What about the pipelines?

Tar sands extraction won’t expand because the industry doesn’t have access to foreign markets. Right now there are different pipeline projects proposed all over the country, but there are also a lot of local communities that are standing up to this development, saying that it’s extremely radical to be build more fossil fuel infrastructure in the midst of climate change. We´re seeing all sorts of people standing up to these pipelines, from mothers, to teachers, to indigenous activists, to students.

Have you seen these tar sands up close?

We personally did take a trip up to the tar sands in 2013. It was shocking — just the scale and size of it. The tar sands make up an area bigger than England. This is the biggest capital construction project in the world. Just the scars extraction efforts are leaving on mother earth are painful to see.

What strategies are being used to deter these projects?

Right now, there are a huge number of diverse tactics that people are using to stop the tar sands. That goes from popular education, to First Nations blockades, to legal court challenges, and I think these are all extremely valuable.

I think one strategy that is making waves now is the Unist’ot’en camp, which is a camp in Wet’suwet’en territory, where a First Nations group has occupied it’s traditional territory since 2009 to stop pipeline construction. This is an area in Western British Columbia without a treaty, so it’s actually unceded land, but the Wet’suwet’en haven’t allowed pipeline companies onto their territory for six years now.

They have built a solar powered house, a permaculture garden, and a healing center on the actual pipeline routes. And we have to remember that this isn’t a protest camp, this is indigenous community activism. The Wet’suwet’en are acting on their responsibility to the land, and it is time for the Canadian government to respect that.

What arguments are you using on the alternatives to tar sands?

I think right now we’re feeding a dying beast. It’s time to invest in renewable energy. It´s time to create a sustainable economy, one that doesn’t heat up the very things that keep us alive. The question is, how do we create energy where the local communities actually own it? Instead of multinationals coming in, extracting the tar sands for capital that leaves the country, how can local communities empower themselves and own their own energy?

Who is speaking for indigenous rights now?

In Canada you have a very interesting situation where indigenous rights are included in our constitution in section 35b, yet they are not respected by the federal government. At the same time, Indigenous communities are winning supreme court cases, yet they are still not being respected by our state. So I think it’s a human rights issue.

It is important to understand that injustice against Indigenous communities is the foundational injustice that allowed the nation of Canada to be created. I think it’s time we break ourselves out of this continuous colonial mentality, and start reconciling, respecting the treaties that allowed this nation to be formed, and creating a new relationship with First Nations groups. In honoring those traditional rights, everyone is benefited. There is no harm in breaking injustices.

What are the current environmental movements going on in Vancouver?

There´s a ton going on in Vancouver. From permaculture projects, to green building design, to anti-pipeline work. It´s a growing movement and people are starting to realize there’s an alternative world we can create.

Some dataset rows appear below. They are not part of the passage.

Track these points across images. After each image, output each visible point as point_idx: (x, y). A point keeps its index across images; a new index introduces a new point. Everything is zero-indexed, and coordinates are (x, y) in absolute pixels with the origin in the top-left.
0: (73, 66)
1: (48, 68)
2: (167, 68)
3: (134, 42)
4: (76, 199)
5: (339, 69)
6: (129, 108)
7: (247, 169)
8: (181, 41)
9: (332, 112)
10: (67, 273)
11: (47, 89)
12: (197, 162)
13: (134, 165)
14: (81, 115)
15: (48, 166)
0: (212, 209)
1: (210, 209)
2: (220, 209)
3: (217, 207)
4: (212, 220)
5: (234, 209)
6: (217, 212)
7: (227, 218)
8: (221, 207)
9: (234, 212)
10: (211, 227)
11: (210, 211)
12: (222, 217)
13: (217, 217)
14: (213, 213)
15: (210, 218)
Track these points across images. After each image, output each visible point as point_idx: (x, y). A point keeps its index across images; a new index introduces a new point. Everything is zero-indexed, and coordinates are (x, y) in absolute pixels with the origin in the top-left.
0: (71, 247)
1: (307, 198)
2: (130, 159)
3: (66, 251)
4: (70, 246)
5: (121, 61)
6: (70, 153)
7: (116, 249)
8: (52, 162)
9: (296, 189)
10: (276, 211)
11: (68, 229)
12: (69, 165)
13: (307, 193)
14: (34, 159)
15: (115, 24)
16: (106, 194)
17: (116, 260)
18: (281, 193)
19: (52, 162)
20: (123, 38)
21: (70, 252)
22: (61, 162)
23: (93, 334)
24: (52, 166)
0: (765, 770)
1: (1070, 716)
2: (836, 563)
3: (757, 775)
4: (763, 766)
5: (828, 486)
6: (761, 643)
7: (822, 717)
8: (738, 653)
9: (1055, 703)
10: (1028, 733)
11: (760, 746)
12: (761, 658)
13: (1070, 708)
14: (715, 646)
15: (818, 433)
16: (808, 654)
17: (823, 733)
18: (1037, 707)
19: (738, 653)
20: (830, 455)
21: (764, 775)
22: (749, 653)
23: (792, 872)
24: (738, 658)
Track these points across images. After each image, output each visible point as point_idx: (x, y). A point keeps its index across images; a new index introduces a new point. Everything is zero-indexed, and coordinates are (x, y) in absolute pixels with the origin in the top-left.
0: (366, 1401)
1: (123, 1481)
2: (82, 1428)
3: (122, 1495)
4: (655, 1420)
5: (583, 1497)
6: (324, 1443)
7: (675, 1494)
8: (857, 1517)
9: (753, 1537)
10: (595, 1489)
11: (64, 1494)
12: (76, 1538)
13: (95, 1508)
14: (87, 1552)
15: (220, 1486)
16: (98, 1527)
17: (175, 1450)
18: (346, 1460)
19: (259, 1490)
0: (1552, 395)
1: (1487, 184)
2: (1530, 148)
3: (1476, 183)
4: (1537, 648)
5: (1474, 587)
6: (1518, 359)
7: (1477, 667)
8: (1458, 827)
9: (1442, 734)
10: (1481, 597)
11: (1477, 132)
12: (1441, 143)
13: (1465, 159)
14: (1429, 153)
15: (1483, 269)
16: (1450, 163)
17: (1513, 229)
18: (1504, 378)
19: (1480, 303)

What would you say to climate change deniers?

There is not a single peer reviewed document that says climate change is not human caused. Yet somehow in the media it’s this 50-50 conversation. That shows how much investment the fossil fuel industry has put into climate denial, by creating institutions such as the Frasier Institute, to put out petitions and reports to make it seem like climate change isn’t real. But unanimously scientists have said climate change is real.

We should have been working on climate change 20 years ago, but it has been debated during my entire life. A lot of arguments are used like, ¨If you drive a car, you can’t be against this pipeline,¨ or ¨If you fly a plane, you can’t be against this pipeline.¨ Well, this turns out to be the same exact argument used during the slavery years. During the anti-slavery movement, slave owners would put out newspaper advertisements that said: ¨If you put sugar in your tea, then you can’t be against slavery.¨ Imagine if we had listened to that.

What do you think is at the core of the current environmental crisis?

I think environmentalism doesn’t live alone. When you think about climate justice, it gets heavy because it lives alongside so many other injustices. That’s the key. Perhaps the roots of the environmental crisis are racism, colonialism, and capitalism. Capitalism allows there to be infinite growth on a finite planet. Racism is what allows frontline communities in the tar sands to observe 20,000 treaty violations, without getting attention on the front pages of the newspaper. And colonialism takes away from communities that have been here the longest the right to say “no.” Whether that’s the right to say “no” to settlements, “no” to having their kids taken to residential schools, or “no” to pipelines.

So when we actually fight these projects, we aren’t just fighting a pipeline, a coalmine, or a hydroelectric plant. We´re actually fighting systems. When we base our activism on de-colonial, ant-capitalist, and anti-racist foundations, that’s when we´ll actually see long-term solutions to the very oppressive systems that allows us to destroy the environment in the first place.

What direction do you think we should be moving toward?

I think it’s all about your point of reference. Right now, how do we define happiness? How do we define health living? Well, one of the main meters used to define progress is GDP, but that just accounts for transactions involving money. So when there is an oil spill, destroying tons of fish in the oceans that people live off of, well that actually increases GDP because more capital is put into cleaning up the oil spill. Or for example, if I´m too busy to take care of my kids, then I pay someone else, a babysitter, and that also augments GDP. But is this creating a healthy society? We have to have this conversation. Is consumerism really making us happy?

And how important is the role of youth?

I think youth is everything. In our current economic system, youth don’t have a voice. I mean, you can’t vote until you´re eighteen. So no politician will mandate a world for youth. It’s important that we change that structure, and that’s one of the ways we can get out of this short-term thinking.

Are you hopeful? Do you think activism is having an effect?

If I wasn’t hopeful I don’t think I´d be doing what I´m doing. Activism and social movements have played a huge role in the world we live in now — take the anti-slavery movement and the anti-apartheid movement. Social movements have changed history. And that makes me incredibly hopeful, because that what is going to save us moving forward.

This interview has been edited for clarity and length.